Records shown

== Segment start ==

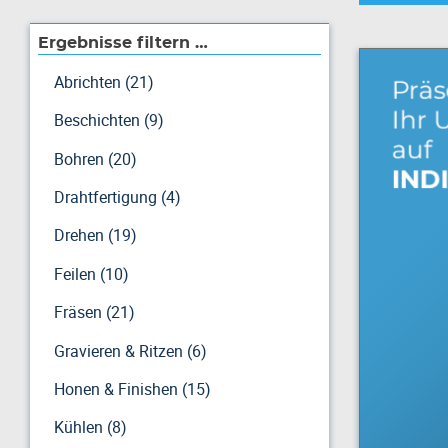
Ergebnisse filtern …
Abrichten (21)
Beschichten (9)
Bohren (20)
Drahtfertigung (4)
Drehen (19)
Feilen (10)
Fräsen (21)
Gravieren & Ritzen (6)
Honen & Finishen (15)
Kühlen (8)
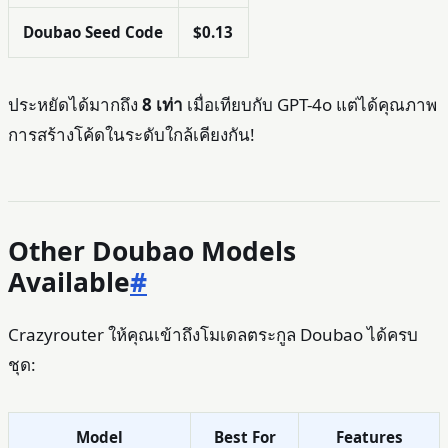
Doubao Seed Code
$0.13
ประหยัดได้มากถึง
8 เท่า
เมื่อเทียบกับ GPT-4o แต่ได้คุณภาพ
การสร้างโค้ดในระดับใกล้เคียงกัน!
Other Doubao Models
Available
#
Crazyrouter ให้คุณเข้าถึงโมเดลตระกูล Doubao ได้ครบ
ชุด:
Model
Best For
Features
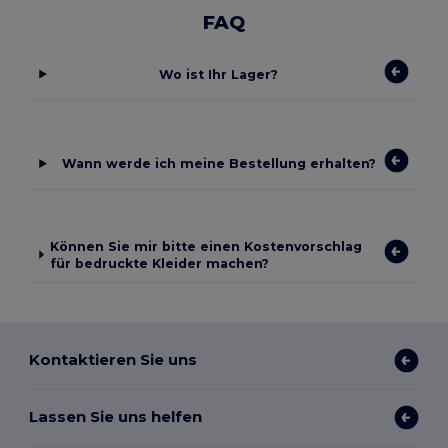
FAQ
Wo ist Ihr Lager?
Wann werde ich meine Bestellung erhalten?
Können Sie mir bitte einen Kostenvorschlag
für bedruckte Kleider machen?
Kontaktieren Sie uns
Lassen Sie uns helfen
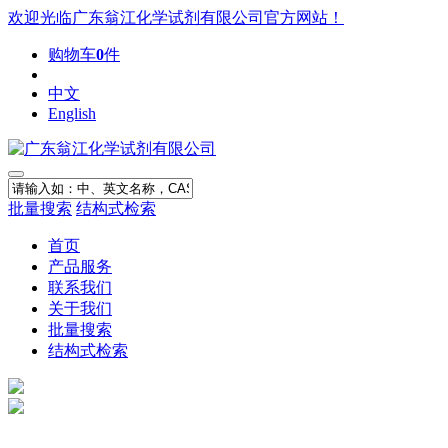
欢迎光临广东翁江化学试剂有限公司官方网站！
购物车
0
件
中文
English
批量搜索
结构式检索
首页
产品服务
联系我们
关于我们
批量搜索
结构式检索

== Segment end ==
== Segment start ==

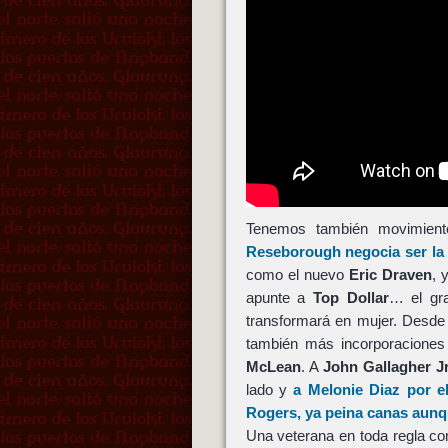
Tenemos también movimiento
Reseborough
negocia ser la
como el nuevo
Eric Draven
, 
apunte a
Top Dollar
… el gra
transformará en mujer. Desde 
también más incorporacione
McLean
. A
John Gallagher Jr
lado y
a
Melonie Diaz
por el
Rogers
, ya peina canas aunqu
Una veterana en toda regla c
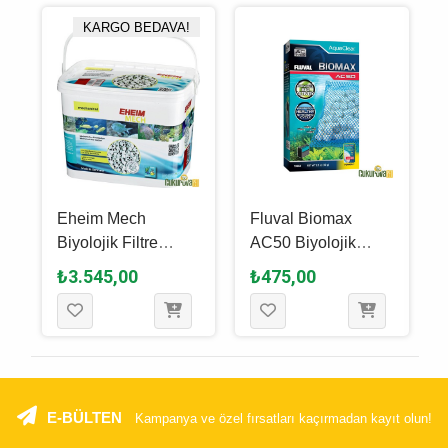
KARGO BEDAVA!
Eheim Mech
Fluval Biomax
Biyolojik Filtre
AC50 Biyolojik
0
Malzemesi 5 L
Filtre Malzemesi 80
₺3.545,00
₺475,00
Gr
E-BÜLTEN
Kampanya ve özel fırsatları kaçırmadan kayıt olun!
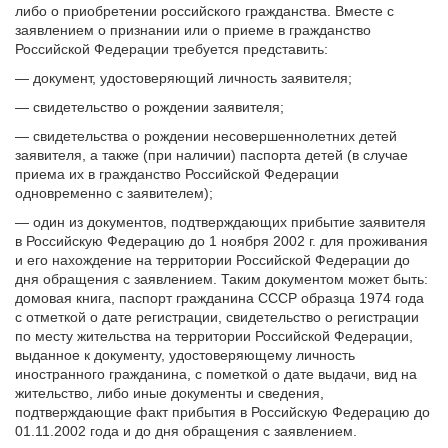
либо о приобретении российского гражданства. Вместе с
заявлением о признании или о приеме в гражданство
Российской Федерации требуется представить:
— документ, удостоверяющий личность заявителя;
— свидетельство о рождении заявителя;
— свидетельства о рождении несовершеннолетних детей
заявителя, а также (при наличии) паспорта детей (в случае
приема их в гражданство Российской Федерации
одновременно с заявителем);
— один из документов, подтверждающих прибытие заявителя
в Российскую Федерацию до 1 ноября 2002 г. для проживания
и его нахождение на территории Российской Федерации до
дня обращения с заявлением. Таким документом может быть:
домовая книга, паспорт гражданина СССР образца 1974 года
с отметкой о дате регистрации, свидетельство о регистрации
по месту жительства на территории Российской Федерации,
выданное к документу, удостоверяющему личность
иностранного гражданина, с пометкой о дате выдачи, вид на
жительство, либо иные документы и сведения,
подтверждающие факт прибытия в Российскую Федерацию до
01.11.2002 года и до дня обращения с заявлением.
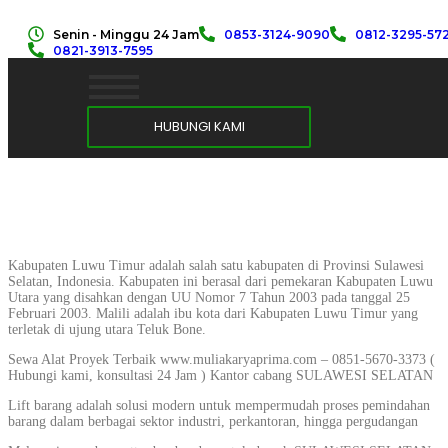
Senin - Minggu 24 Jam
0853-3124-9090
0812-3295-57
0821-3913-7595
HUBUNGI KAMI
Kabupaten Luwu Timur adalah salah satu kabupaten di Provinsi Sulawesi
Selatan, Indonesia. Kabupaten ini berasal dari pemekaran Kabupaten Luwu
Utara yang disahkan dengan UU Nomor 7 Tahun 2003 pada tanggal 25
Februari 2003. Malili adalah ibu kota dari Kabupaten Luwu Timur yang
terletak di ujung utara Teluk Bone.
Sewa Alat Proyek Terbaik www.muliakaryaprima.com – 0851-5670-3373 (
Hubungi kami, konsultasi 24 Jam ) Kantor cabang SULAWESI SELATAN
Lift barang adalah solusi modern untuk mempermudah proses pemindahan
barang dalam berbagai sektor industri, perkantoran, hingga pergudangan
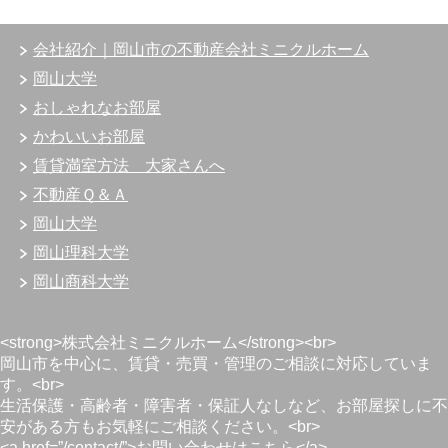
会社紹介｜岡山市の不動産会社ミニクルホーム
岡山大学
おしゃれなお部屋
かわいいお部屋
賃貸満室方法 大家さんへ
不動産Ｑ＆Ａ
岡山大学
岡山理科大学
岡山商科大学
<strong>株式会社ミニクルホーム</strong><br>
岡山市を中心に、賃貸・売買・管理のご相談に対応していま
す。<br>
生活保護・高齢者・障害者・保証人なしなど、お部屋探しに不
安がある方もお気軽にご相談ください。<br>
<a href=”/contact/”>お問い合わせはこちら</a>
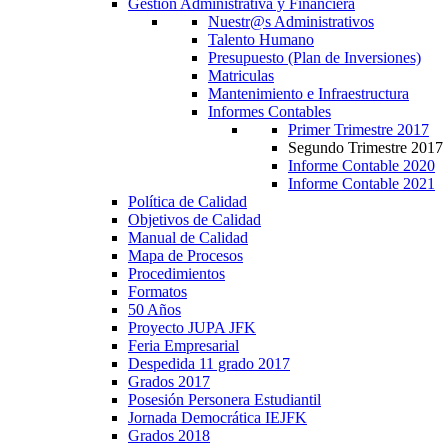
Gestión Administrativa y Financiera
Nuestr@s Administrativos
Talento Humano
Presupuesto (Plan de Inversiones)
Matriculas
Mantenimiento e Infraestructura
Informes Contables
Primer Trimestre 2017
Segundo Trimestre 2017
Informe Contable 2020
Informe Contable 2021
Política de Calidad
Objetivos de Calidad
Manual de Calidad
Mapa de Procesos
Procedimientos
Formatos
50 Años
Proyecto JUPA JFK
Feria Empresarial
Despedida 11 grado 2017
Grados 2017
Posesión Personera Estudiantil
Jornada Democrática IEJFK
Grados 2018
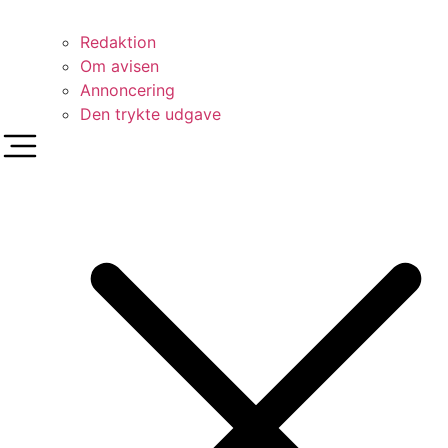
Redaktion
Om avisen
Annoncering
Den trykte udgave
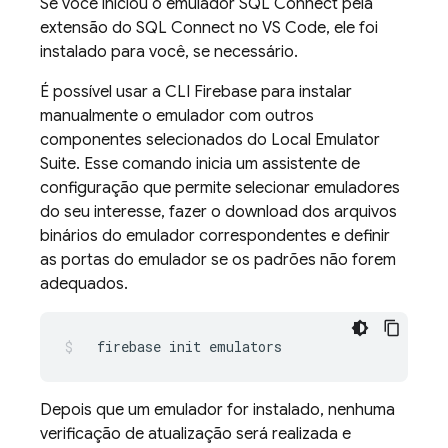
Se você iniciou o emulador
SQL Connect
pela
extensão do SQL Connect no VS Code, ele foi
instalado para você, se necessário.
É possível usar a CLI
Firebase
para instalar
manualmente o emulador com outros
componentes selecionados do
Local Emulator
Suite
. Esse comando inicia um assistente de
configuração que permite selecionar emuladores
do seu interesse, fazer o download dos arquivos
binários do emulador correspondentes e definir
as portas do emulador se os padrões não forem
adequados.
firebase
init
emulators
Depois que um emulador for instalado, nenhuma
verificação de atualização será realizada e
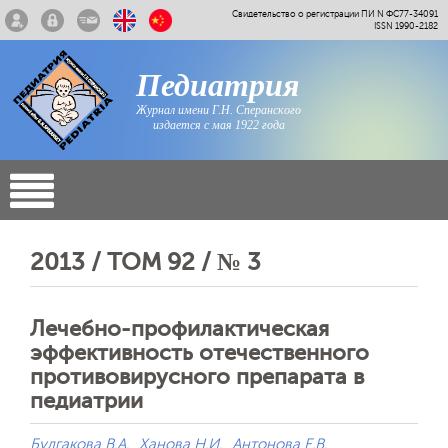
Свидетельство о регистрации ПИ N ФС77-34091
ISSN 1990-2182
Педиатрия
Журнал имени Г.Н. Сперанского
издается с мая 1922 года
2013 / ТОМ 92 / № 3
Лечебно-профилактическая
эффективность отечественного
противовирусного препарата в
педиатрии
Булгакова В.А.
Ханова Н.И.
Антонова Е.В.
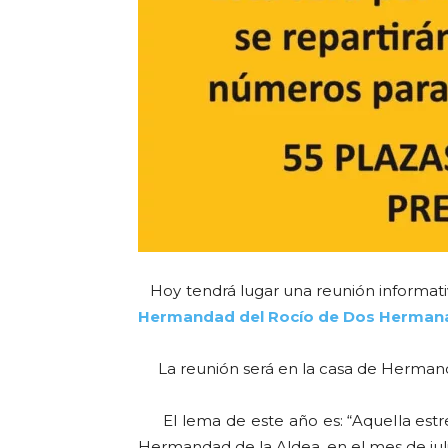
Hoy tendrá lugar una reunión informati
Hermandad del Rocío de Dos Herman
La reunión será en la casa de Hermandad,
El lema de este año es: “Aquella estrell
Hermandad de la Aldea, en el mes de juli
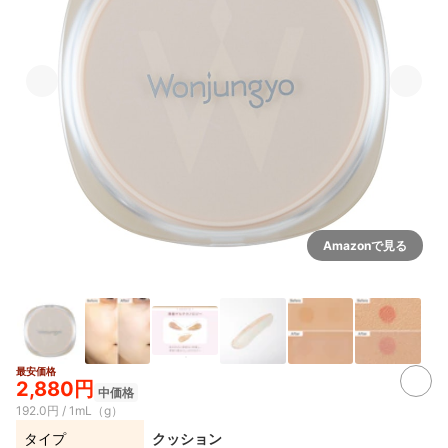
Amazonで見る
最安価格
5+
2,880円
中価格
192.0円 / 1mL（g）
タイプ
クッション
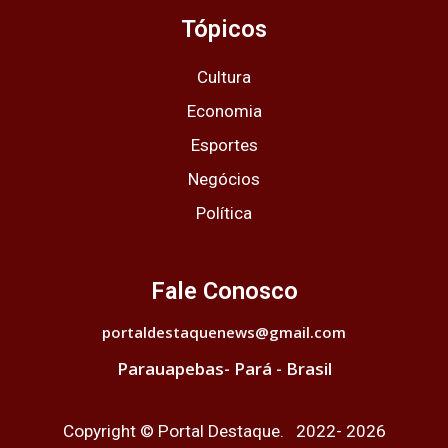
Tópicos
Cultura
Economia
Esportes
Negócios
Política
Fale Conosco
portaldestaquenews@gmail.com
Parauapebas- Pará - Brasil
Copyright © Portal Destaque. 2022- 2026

== Segment end ==
== Segment start ==

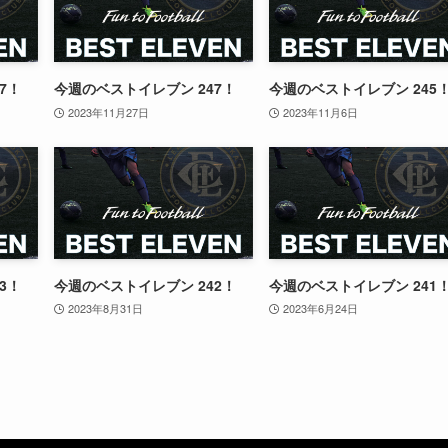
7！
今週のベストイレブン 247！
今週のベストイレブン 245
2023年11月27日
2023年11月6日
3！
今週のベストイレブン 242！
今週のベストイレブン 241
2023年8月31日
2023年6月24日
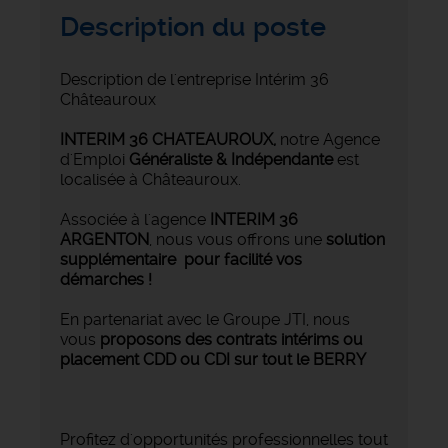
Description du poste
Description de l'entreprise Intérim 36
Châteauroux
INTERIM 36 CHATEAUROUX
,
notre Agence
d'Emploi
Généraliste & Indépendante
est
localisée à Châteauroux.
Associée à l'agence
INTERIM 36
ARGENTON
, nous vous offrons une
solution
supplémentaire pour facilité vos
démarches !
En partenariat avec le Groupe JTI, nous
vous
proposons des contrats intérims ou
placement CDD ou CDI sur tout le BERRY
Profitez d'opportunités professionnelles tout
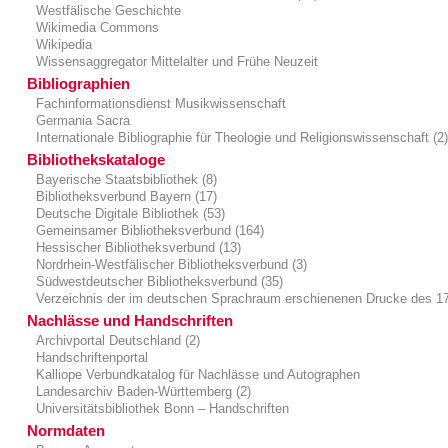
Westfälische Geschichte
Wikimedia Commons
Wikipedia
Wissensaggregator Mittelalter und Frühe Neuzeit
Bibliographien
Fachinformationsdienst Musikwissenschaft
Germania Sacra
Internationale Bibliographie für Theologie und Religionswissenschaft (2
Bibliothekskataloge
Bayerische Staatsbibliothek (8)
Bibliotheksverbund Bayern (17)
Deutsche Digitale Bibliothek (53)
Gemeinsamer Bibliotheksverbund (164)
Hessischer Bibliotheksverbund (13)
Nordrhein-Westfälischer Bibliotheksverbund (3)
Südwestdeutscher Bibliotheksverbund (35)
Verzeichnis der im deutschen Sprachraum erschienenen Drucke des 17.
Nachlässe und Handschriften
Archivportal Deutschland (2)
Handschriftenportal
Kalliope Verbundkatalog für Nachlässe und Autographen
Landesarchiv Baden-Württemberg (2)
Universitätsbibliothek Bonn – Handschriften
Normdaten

== Segment end ==

What is required
Lay out the listing as a Markdown table with the columns No. and Line. Number each line, cover only the lines between the lines holding "会社紹介｜岡山市の不動産会社ミニクルホーム" and "Hermandad de la Aldea, en el mes de juli", inclusive, and leave out blank lines and the pictures.

Solution
| No. | Line |
|---|---|
| 1 | 会社紹介｜岡山市の不動産会社ミニクルホーム |
| 2 | 岡山大学 |
| 3 | おしゃれなお部屋 |
| 4 | かわいいお部屋 |
| 5 | 賃貸満室方法 大家さんへ |
| 6 | 不動産Ｑ＆Ａ |
| 7 | 岡山大学 |
| 8 | 岡山理科大学 |
| 9 | 岡山商科大学 |
| 10 | <strong>株式会社ミニクルホーム</strong><br> |
| 11 | 岡山市を中心に、賃貸・売買・管理のご相談に対応していま |
| 12 | す。<br> |
| 13 | 生活保護・高齢者・障害者・保証人なしなど、お部屋探しに不 |
| 14 | 安がある方もお気軽にご相談ください。<br> |
| 15 | <a href=”/contact/”>お問い合わせはこちら</a> |
| 16 | Gestión Administrativa y Financiera |
| 17 | Nuestr@s Administrativos |
| 18 | Talento Humano |
| 19 | Presupuesto (Plan de Inversiones) |
| 20 | Matriculas |
| 21 | Mantenimiento e Infraestructura |
| 22 | Informes Contables |
| 23 | Primer Trimestre 2017 |
| 24 | Segundo Trimestre 2017 |
| 25 | Informe Contable 2020 |
| 26 | Informe Contable 2021 |
| 27 | Política de Calidad |
| 28 | Objetivos de Calidad |
| 29 | Manual de Calidad |
| 30 | Mapa de Procesos |
| 31 | Procedimientos |
| 32 | Formatos |
| 33 | 50 Años |
| 34 | Proyecto JUPA JFK |
| 35 | Feria Empresarial |
| 36 | Despedida 11 grado 2017 |
| 37 | Grados 2017 |
| 38 | Posesión Personera Estudiantil |
| 39 | Jornada Democrática IEJFK |
| 40 | Grados 2018 |
| 41 | Redaktion |
| 42 | Om avisen |
| 43 | Annoncering |
| 44 | Den trykte udgave |
| 45 | Se você iniciou o emulador |
| 46 | SQL Connect |
| 47 | pela |
| 48 | extensão do SQL Connect no VS Code, ele foi |
| 49 | instalado para você, se necessário. |
| 50 | É possível usar a CLI |
| 51 | Firebase |
| 52 | para instalar |
| 53 | manualmente o emulador com outros |
| 54 | componentes selecionados do |
| 55 | Local Emulator |
| 56 | Suite |
| 57 | . Esse comando inicia um assistente de |
| 58 | configuração que permite selecionar emuladores |
| 59 | do seu interesse, fazer o download dos arquivos |
| 60 | binários do emulador correspondentes e definir |
| 61 | as portas do emulador se os padrões não forem |
| 62 | adequados. |
| 63 | firebase |
| 64 | init |
| 65 | emulators |
| 66 | Depois que um emulador for instalado, nenhuma |
| 67 | verificação de atualização será realizada e |
| 68 | Свидетельство о регистрации ПИ N ФС77-34091 |
| 69 | ISSN 1990-2182 |
| 70 | Педиатрия |
| 71 | Журнал имени Г.Н. Сперанского |
| 72 | издается с мая 1922 года |
| 73 | 2013 / ТОМ 92 / № 3 |
| 74 | Лечебно-профилактическая |
| 75 | эффективность отечественного |
| 76 | противовирусного препарата в |
| 77 | педиатрии |
| 78 | Булгакова В.А. |
| 79 | Ханова Н.И. |
| 80 | Антонова Е.В. |
| 81 | Hoy tendrá lugar una reunión informati |
| 82 | Hermandad del Rocío de Dos Herman |
| 83 | La reunión será en la casa de Hermandad, |
| 84 | El lema de este año es: “Aquella estrell |
| 85 | Hermandad de la Aldea, en el mes de juli |